What this task involves = Copy the lines below word for word, but leave out the pictures.
Records for processing Block Start
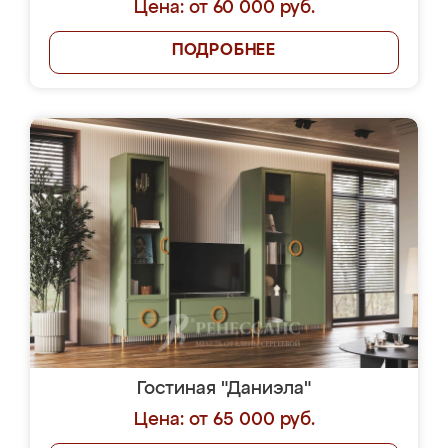
Цена: от 60 000 руб.
ПОДРОБНЕЕ
Гостиная "Даниэла"
Цена: от 65 000 руб.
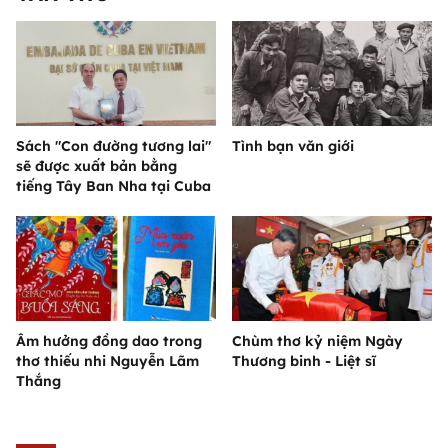
Sách "Con đường tương lai"
Tình bạn văn giới
sẽ được xuất bản bằng
tiếng Tây Ban Nha tại Cuba
Âm hưởng đồng dao trong
Chùm thơ kỷ niệm Ngày
thơ thiếu nhi Nguyễn Lãm
Thương binh - Liệt sĩ
Thắng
Records for processing Block End
Exercise result =
Цена: от 60 000 руб.
ПОДРОБНЕЕ
Гостиная "Даниэла"
Цена: от 65 000 руб.
Sách "Con đường tương lai"
Tình bạn văn giới
sẽ được xuất bản bằng
tiếng Tây Ban Nha tại Cuba
Âm hưởng đồng dao trong
Chùm thơ kỷ niệm Ngày
thơ thiếu nhi Nguyễn Lãm
Thương binh - Liệt sĩ
Thắng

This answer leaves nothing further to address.